Rotterdamse mbo-student voelt zich gediscrimineerd

16 February 2023, 07:00 uur
Politiek
mainImage
Links: raadslid Kind (Volt)

Onderwijswethouder Said Kasmi kan niet verhelpen dat 50.000 mbo-studenten in Rotterdam anders worden behandeld dan hbo-en universitaire studenten als het gaat om verenigingsvoorwaarden.
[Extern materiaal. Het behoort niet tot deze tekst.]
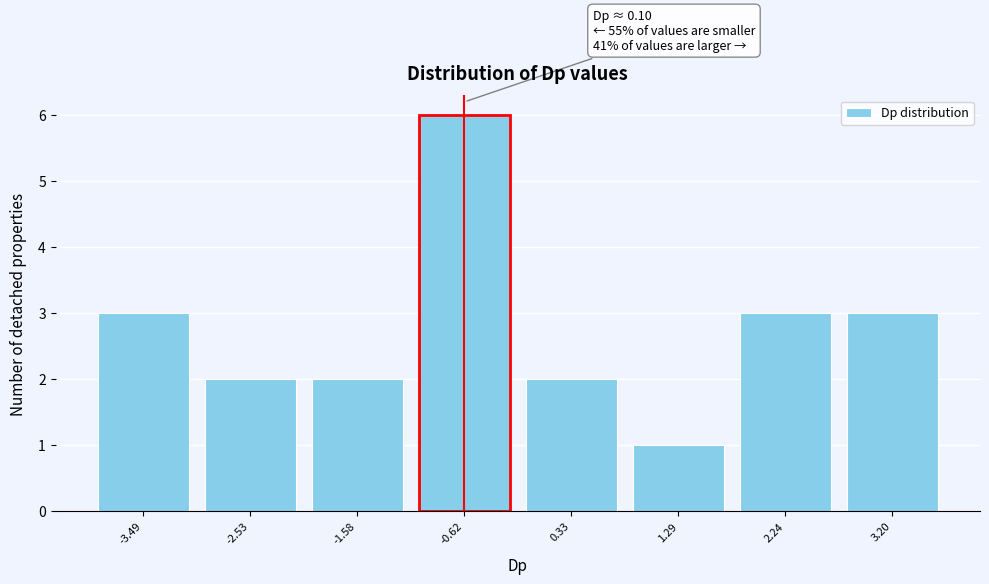

Reading right to left, list all the values displayed in this chart.

3.20=3	2.24=3	1.29=1	0.33=2	-0.62=6	-1.58=2	-2.53=2	-3.49=3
Opleidingsniveau wordt volgens de wet niet gezien als een discriminatiegrond, zodat ondernemers en verenigingen hun eigen (deur)beleid mogen bepalen.

De Rotterdamse fractie van Volt vindt dit teleurstellend omdat uit haar korte verkenning blijkt dat mbo-studenten niet kunnen sporten bij veel van de 26 sportverenigingen die zijn aangesloten bij Erasmus Sports en studentenverenigingen die van oorsprong gericht zijn op universitaire studenten. Zij laten geen mbo-studenten toe.
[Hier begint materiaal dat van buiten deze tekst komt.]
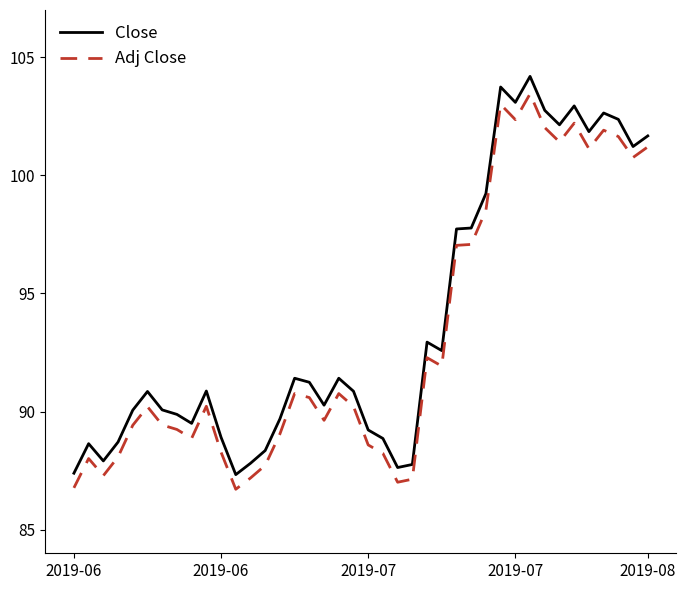

What is the difference between the maximum and minimum values in the Close series?

16.9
Ook komen mbo-studenten in tegenstelling tot hbo-studenten niet in aanmerking voor een woning bij verschillende aanbieders van studentenhuisvesting. Onduidelijk voor raadslid Tim Kind van Volt blijft het of in het verlengde hiervan mbo-studenten in Rotterdam toegelaten worden bij uitgaanslocaties waar studentenpassen aan de deur worden gecontroleerd. In Utrecht leidde een weigering eerder tot weldegelijk een gevoel van discriminatie.
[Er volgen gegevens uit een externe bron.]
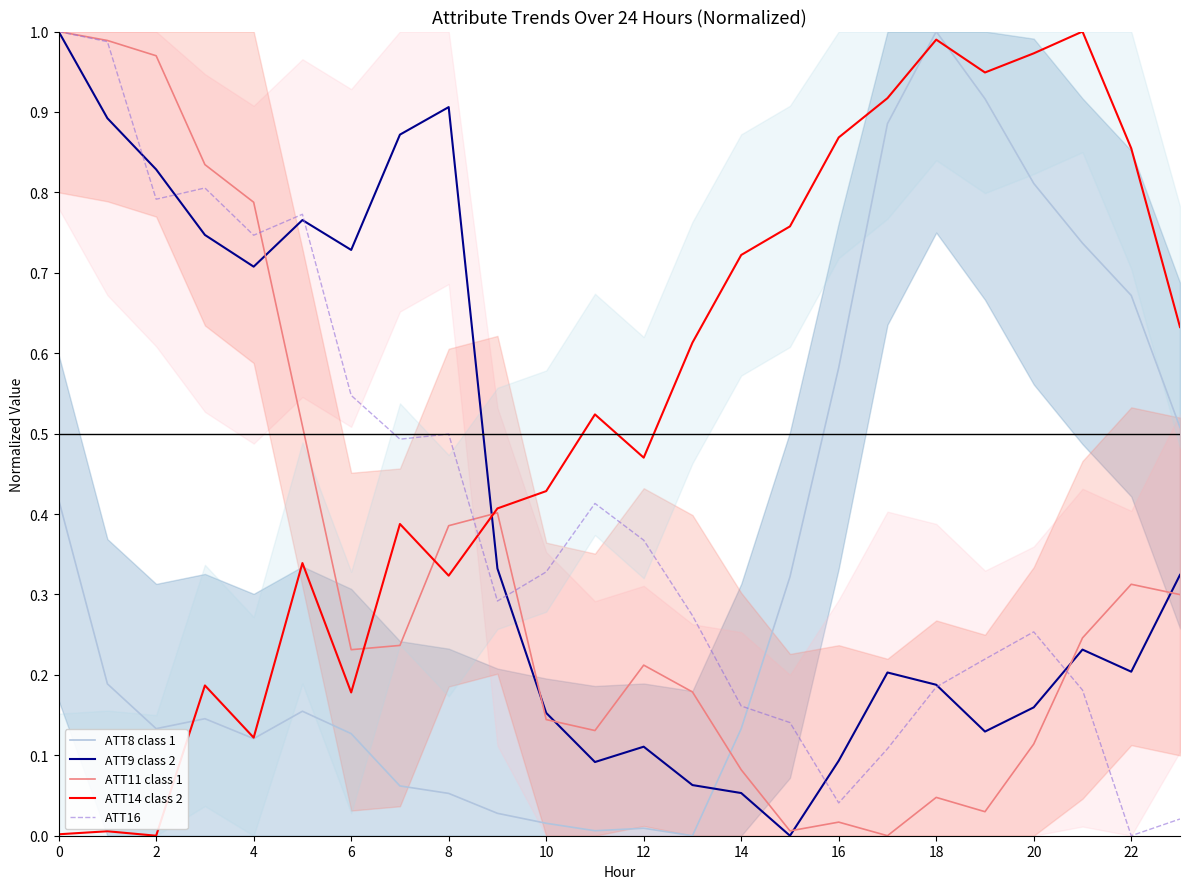

True or false: ATT16 has a value of 0.1 at 12.

False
 ‘’Sinds 2020 zijn mbo-studenten in de ogen van de rijksoverheid officieel studenten. Dit betekent dat zij dezelfde rechten hebben als hbo- en wo-studenten, zoals studiefinanciering en een studentenreisproduct. Echter, als er sprake is van een vereniging dan mag een vereniging voorwaarden stellen aan leden. Dat kan kan zijn dat iemand een bewijs van inschrijving aan een specifieke onderwijsinstelling moet kunnen overleggen. Als college kunnen wij ons hierin vinden en volgen wij deze lijn’’, aldus Kasmi.

Als er sprake is van strijdigheid met artikel 1 van de grondwet, kan dit worden gemeld bij het meldpunt discriminatie van RADAR.